Dee Bradley Baker's "All to Know About Going Pro in V.O."

Listen

Act better- audition better- by “listening”

Half of an actor’s job is to listen.

In a session or in front of a casting director or booth assistant, you’ve got an audience present, some hopefully helpful direction and maybe even a scene partner to inspire some convincing life to your read. There is somebody right there in front of you listening to you, to play off of, to give your performance a reference point, a connection, some honesty.

But what about when you are auditioning by yourself (in your home studio/garage/closet)? Is there anyone for you to listen to?

You’d better believe it.

An actor’s job of listening is especially easy to forget when you are auditioning solo– with just you, your script and a microphone.

With no apparent audience or no scene partner, it is the easiest mistake for an at-home auditioning voice actor to make: To believe that you are performing alone- that you are just reading words to yourself.

If you believe you are alone then that is what you will perform. And your performance will sound like you are reading words.

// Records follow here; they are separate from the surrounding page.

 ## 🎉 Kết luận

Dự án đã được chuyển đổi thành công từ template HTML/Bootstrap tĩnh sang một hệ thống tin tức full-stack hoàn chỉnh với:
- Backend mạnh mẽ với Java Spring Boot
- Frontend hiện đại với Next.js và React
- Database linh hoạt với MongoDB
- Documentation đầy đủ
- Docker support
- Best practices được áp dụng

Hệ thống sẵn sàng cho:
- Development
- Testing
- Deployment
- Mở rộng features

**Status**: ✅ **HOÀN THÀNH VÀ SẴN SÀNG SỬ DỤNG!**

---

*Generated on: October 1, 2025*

But a good actor never merely reading words. It shouldn’t even sound like you are reading words. The last thing you want is for your listener to hear you “reading words.”

What is true of all good acting is even more true of good auditioning: You are listening when you speak, you are interacting when you read your lines.

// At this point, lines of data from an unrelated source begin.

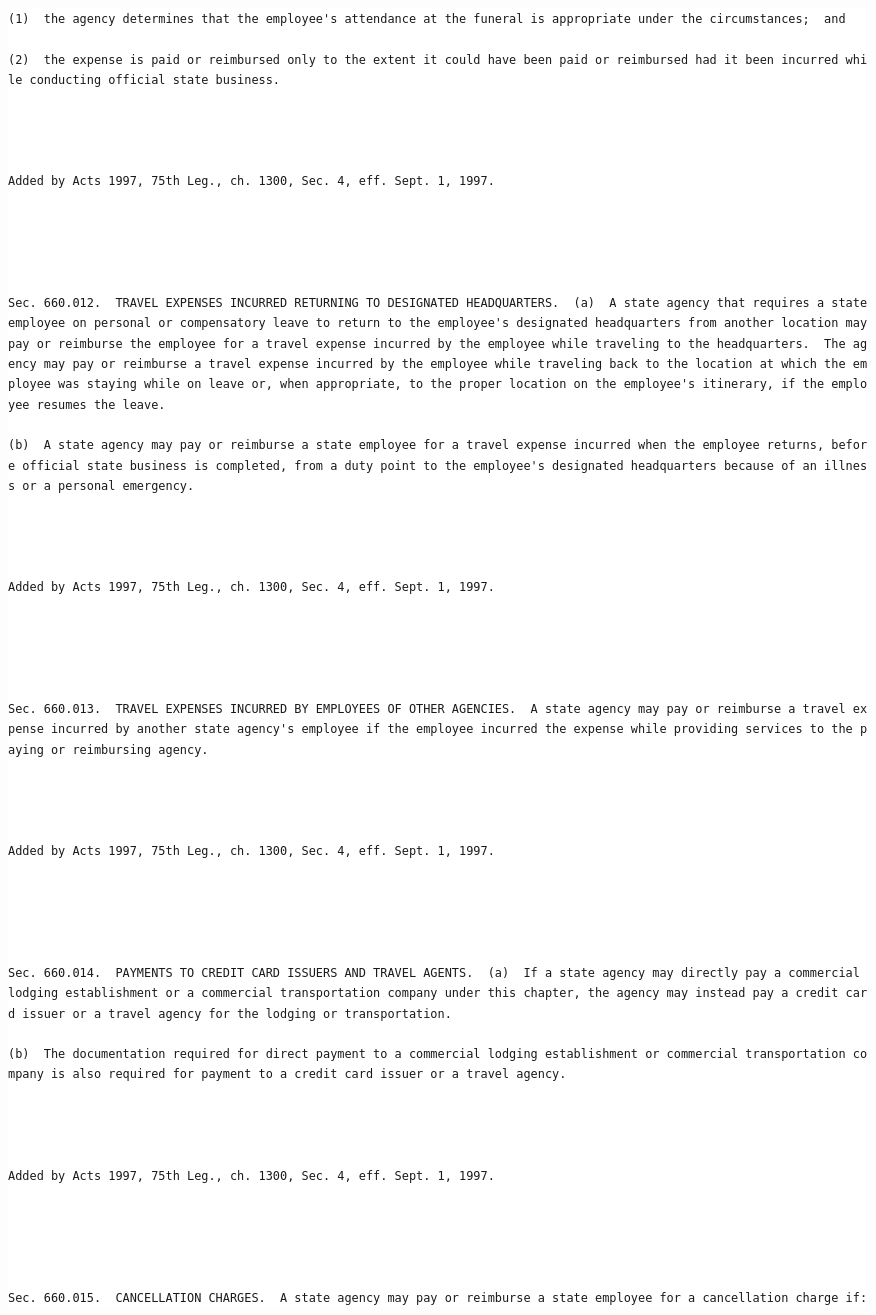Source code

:     (1)  the agency determines that the employee's attendance at the funeral is appropriate under the circumstances;  and
    
    (2)  the expense is paid or reimbursed only to the extent it could have been paid or reimbursed had it been incurred while conducting official state business.
    
    
    
    
    Added by Acts 1997, 75th Leg., ch. 1300, Sec. 4, eff. Sept. 1, 1997.
    
    
    
    
    
    Sec. 660.012.  TRAVEL EXPENSES INCURRED RETURNING TO DESIGNATED HEADQUARTERS.  (a)  A state agency that requires a state employee on personal or compensatory leave to return to the employee's designated headquarters from another location may pay or reimburse the employee for a travel expense incurred by the employee while traveling to the headquarters.  The agency may pay or reimburse a travel expense incurred by the employee while traveling back to the location at which the employee was staying while on leave or, when appropriate, to the proper location on the employee's itinerary, if the employee resumes the leave.
    
    (b)  A state agency may pay or reimburse a state employee for a travel expense incurred when the employee returns, before official state business is completed, from a duty point to the employee's designated headquarters because of an illness or a personal emergency.
    
    
    
    
    Added by Acts 1997, 75th Leg., ch. 1300, Sec. 4, eff. Sept. 1, 1997.
    
    
    
    
    
    Sec. 660.013.  TRAVEL EXPENSES INCURRED BY EMPLOYEES OF OTHER AGENCIES.  A state agency may pay or reimburse a travel expense incurred by another state agency's employee if the employee incurred the expense while providing services to the paying or reimbursing agency.
    
    
    
    
    Added by Acts 1997, 75th Leg., ch. 1300, Sec. 4, eff. Sept. 1, 1997.
    
    
    
    
    
    Sec. 660.014.  PAYMENTS TO CREDIT CARD ISSUERS AND TRAVEL AGENTS.  (a)  If a state agency may directly pay a commercial lodging establishment or a commercial transportation company under this chapter, the agency may instead pay a credit card issuer or a travel agency for the lodging or transportation.
    
    (b)  The documentation required for direct payment to a commercial lodging establishment or commercial transportation company is also required for payment to a credit card issuer or a travel agency.
    
    
    
    
    Added by Acts 1997, 75th Leg., ch. 1300, Sec. 4, eff. Sept. 1, 1997.
    
    
    
    
    
    Sec. 660.015.  CANCELLATION CHARGES.  A state agency may pay or reimburse a state employee for a cancellation charge if:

If you are actively listening, the words become invisible and the performance, the stakes, the story all become real.

You want your listener to be involved in a believable, authentic scene. Your performance should sound the same- whether you are recording your lines solo or in a session. Same connection, same reality.

That is what a casting person or director listening to your at-home self-directed audition is listening for: Something that could just be dropped into the scene as is

As you read your audition, then, picture in the stage of your mind that you can see it the scene, that hear your scene partner, that hear what is being said to you before you speak your words- and as you speak your words!

All of your solo audition’s performance takes place on a fully lit set with the ensemble present. It should play out as an interaction, a reply, a response. 

Your audition’s words are an authentic response and connection to what comes before and what is happening to your character right now. You are responding because you are listening.

Failure to actively listen is a big part of why most solo auditions sound flat, generic or unbelievable. (Another big failure is to forget to add “seasoning.”) What should play as a conversation plays instead as a monologue performed in a vacuum.

An actor who doesn’t listen is uncastable because they aren’t acting.

Paint the reality of your performance by listening as you speak- especially when you record alone with no other ears present.